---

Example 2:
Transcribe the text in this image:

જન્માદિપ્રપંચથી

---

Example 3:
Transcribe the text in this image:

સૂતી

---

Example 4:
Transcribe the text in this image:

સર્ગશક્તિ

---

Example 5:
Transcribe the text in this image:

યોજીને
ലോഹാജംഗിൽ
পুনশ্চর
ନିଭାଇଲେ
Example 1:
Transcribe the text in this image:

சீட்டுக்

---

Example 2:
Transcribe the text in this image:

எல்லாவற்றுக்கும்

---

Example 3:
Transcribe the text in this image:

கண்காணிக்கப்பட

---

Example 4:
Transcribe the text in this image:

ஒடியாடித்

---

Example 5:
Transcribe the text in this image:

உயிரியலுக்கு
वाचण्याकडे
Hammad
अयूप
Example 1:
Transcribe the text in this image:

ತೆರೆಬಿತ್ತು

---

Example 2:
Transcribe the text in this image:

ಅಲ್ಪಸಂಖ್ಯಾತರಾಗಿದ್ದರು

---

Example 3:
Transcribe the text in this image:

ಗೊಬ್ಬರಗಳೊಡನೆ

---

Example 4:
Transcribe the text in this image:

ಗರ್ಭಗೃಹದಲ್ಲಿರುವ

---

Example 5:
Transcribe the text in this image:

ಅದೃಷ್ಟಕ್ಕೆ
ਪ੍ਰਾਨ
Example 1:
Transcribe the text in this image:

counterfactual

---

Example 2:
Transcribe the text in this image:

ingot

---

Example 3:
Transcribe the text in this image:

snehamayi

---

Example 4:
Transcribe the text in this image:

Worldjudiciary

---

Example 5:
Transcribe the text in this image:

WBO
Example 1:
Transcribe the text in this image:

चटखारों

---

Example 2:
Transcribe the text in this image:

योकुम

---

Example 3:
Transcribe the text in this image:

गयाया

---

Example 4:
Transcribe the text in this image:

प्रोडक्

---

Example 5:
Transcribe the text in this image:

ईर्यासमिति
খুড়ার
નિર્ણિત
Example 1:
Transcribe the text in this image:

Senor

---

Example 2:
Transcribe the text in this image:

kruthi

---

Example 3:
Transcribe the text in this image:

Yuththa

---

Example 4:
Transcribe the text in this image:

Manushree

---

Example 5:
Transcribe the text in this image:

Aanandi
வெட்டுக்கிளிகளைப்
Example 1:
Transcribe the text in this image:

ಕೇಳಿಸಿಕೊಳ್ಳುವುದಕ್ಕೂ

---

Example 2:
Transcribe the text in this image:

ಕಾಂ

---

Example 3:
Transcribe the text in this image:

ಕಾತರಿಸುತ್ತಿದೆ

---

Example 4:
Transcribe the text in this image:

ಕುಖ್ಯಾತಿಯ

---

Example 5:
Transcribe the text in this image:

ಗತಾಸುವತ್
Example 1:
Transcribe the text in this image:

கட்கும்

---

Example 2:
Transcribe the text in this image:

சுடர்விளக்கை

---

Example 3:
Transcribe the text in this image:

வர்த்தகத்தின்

What is expected: Repeat each record exactly, leaving nothing out.

Response to this exercise:
---

Example 2:
Transcribe the text in this image:

જન્માદિપ્રપંચથી

---

Example 3:
Transcribe the text in this image:

સૂતી

---

Example 4:
Transcribe the text in this image:

સર્ગશક્તિ

---

Example 5:
Transcribe the text in this image:

યોજીને
ലോഹാജംഗിൽ
পুনশ্চর
ନିଭାଇଲେ
Example 1:
Transcribe the text in this image:

சீட்டுக்

---

Example 2:
Transcribe the text in this image:

எல்லாவற்றுக்கும்

---

Example 3:
Transcribe the text in this image:

கண்காணிக்கப்பட

---

Example 4:
Transcribe the text in this image:

ஒடியாடித்

---

Example 5:
Transcribe the text in this image:

உயிரியலுக்கு
वाचण्याकडे
Hammad
अयूप
Example 1:
Transcribe the text in this image:

ತೆರೆಬಿತ್ತು

---

Example 2:
Transcribe the text in this image:

ಅಲ್ಪಸಂಖ್ಯಾತರಾಗಿದ್ದರು

---

Example 3:
Transcribe the text in this image:

ಗೊಬ್ಬರಗಳೊಡನೆ

---

Example 4:
Transcribe the text in this image:

ಗರ್ಭಗೃಹದಲ್ಲಿರುವ

---

Example 5:
Transcribe the text in this image:

ಅದೃಷ್ಟಕ್ಕೆ
ਪ੍ਰਾਨ
Example 1:
Transcribe the text in this image:

counterfactual

---

Example 2:
Transcribe the text in this image:

ingot

---

Example 3:
Transcribe the text in this image:

snehamayi

---

Example 4:
Transcribe the text in this image:

Worldjudiciary

---

Example 5:
Transcribe the text in this image:

WBO
Example 1:
Transcribe the text in this image:

चटखारों

---

Example 2:
Transcribe the text in this image:

योकुम

---

Example 3:
Transcribe the text in this image:

गयाया

---

Example 4:
Transcribe the text in this image:

प्रोडक्

---

Example 5:
Transcribe the text in this image:

ईर्यासमिति
খুড়ার
નિર્ણિત
Example 1:
Transcribe the text in this image:

Senor

---

Example 2:
Transcribe the text in this image:

kruthi

---

Example 3:
Transcribe the text in this image:

Yuththa

---

Example 4:
Transcribe the text in this image:

Manushree

---

Example 5:
Transcribe the text in this image:

Aanandi
வெட்டுக்கிளிகளைப்
Example 1:
Transcribe the text in this image:

ಕೇಳಿಸಿಕೊಳ್ಳುವುದಕ್ಕೂ

---

Example 2:
Transcribe the text in this image:

ಕಾಂ

---

Example 3:
Transcribe the text in this image:

ಕಾತರಿಸುತ್ತಿದೆ

---

Example 4:
Transcribe the text in this image:

ಕುಖ್ಯಾತಿಯ

---

Example 5:
Transcribe the text in this image:

ಗತಾಸುವತ್
Example 1:
Transcribe the text in this image:

கட்கும்

---

Example 2:
Transcribe the text in this image:

சுடர்விளக்கை

---

Example 3:
Transcribe the text in this image:

வர்த்தகத்தின்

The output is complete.